Lexie Gerson

Personal information
- Listed height: 5 ft 11 in (1.80 m)

Career information
- High school: Peddie School (NJ)
- College: Virginia
- Position: Guard

Career highlights
- 2x ACC All-Defensive Team;

= Lexie Gerson =

American basketball player

Lexie Gerson is an American basketball player. She played college basketball for the Virginia Cavaliers women's basketball team, where she was a two-time ACC All-Defensive team selection.

==Early life==
Gerson's hometown is Fort Washington, Pennsylvania. Gerson attended high school at the Peddie School in New Jersey.

==College career==
Gerson played college basketball at the University of Virginia, where she twice earned ACC All-Defensive team honors. She was the ACC's steals per game leader in the 2013–14 season.

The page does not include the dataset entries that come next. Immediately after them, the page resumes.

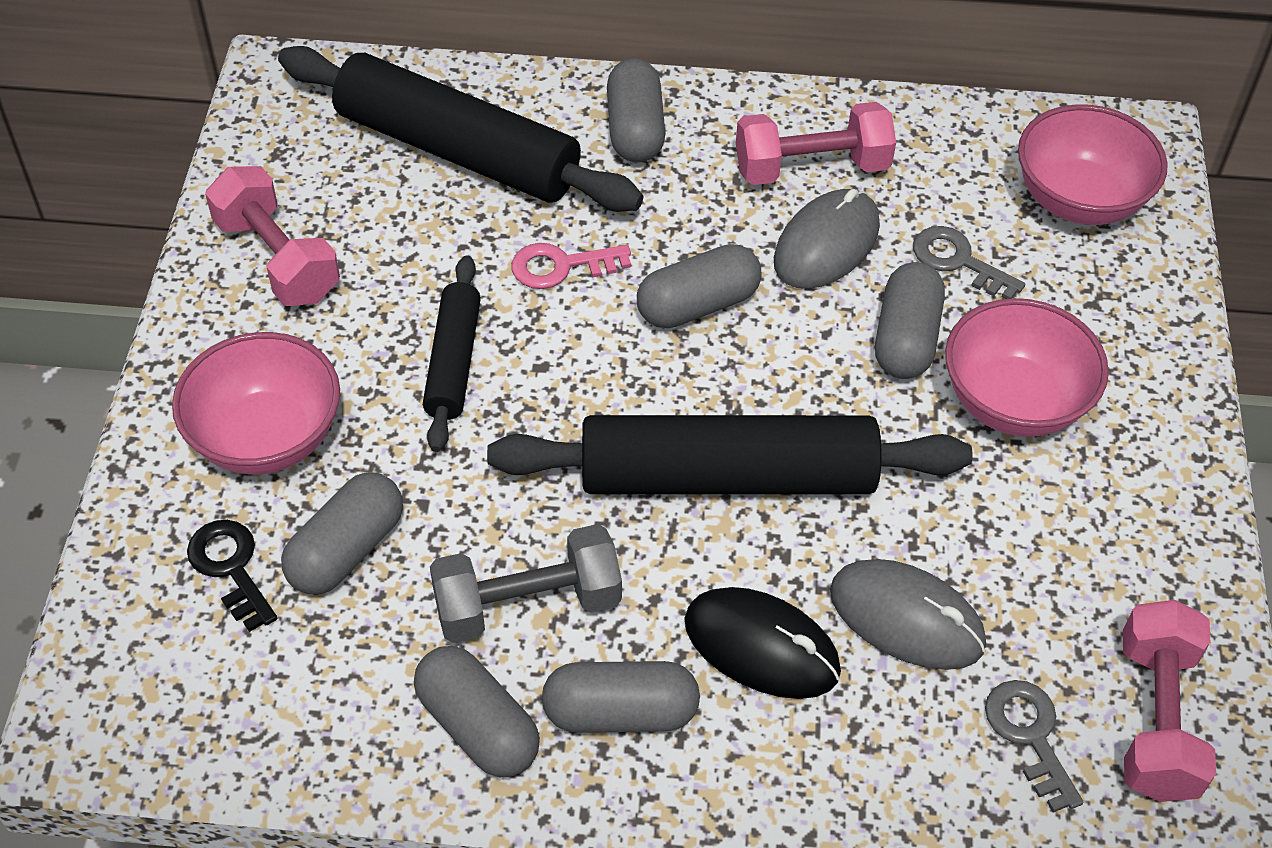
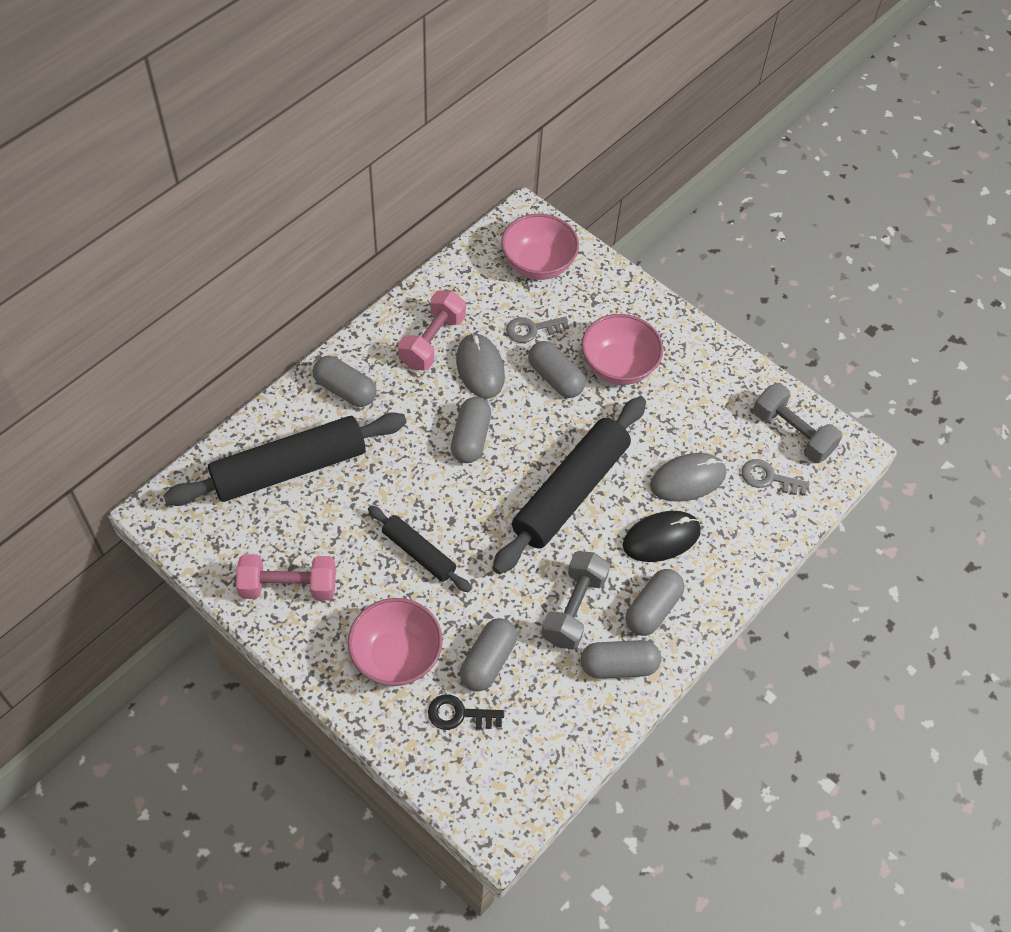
camera: 55 degrees left, 5 degrees up
grey capsule [281,472,403,594] -> grey capsule turned 45 degrees clockwise [460,618,517,691]
pink key [511,243,631,289] -> none
pink dumbbell [1123,600,1216,802] -> grey dumbbell [753,383,843,463]

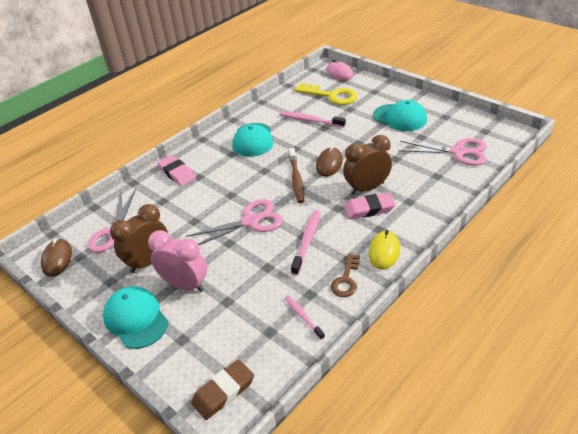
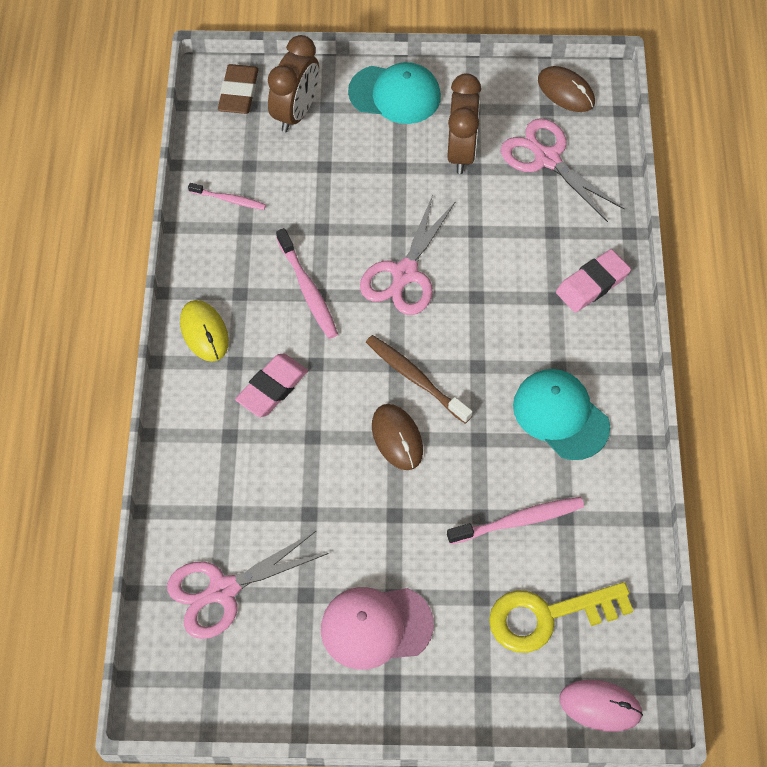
camera: 135 degrees right, 20 degrees up
pink clock [148,230,207,292] -> none
pink eraser [157,155,196,186] -> pink eraser turned 45 degrees counterclockwise [556,249,631,312]
brown key [331,253,360,297] -> none
brown clock [343,135,392,195] -> brown clock moved to [268,35,319,132]
turquoise cap [373,100,427,131] -> pink cap [321,587,434,670]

As a freshman in the 2009–10 season, Gerson averaged 5.0 points, 1.6 rebounds, 0.9 assists, and 1.0 steals per game. The Cavaliers appeared in the 2010 NCAA Division I women's basketball tournament, losing to #12 Green Bay in the 1st round.

In her sophomore year, Gerson averaged 5.5 points, 1.9 rebounds, 1.0 assists and 1.1 steals per game.

As a junior, Gerson was a member of the 2012 ACC All-Defensive team and was named the team's Best Defensive Player. She averaged 9.5 points, 3.8 rebounds, 2.6 assists, and 3.1 steals per game.

Gerson missed the 2012–13 season due to hip surgery.

As a senior in the 2013–14 season, Gerson averaged 8.4 points, 5.0 rebounds, 2.5 assists, and 2.7 steals per game. She earned the second All-Defensive team honor of her career. She led the ACC in steals at 2.7 per game. Gerson finished her collegiate career in fifth place in Virginia's all-time steals list at 257 steals. She played her last college game on March 6, 2014, in a 77–76 conference tournament loss to Georgia Tech.

==Honors==
She is an inductee into the Philadelphia Jewish Sports Hall of Fame.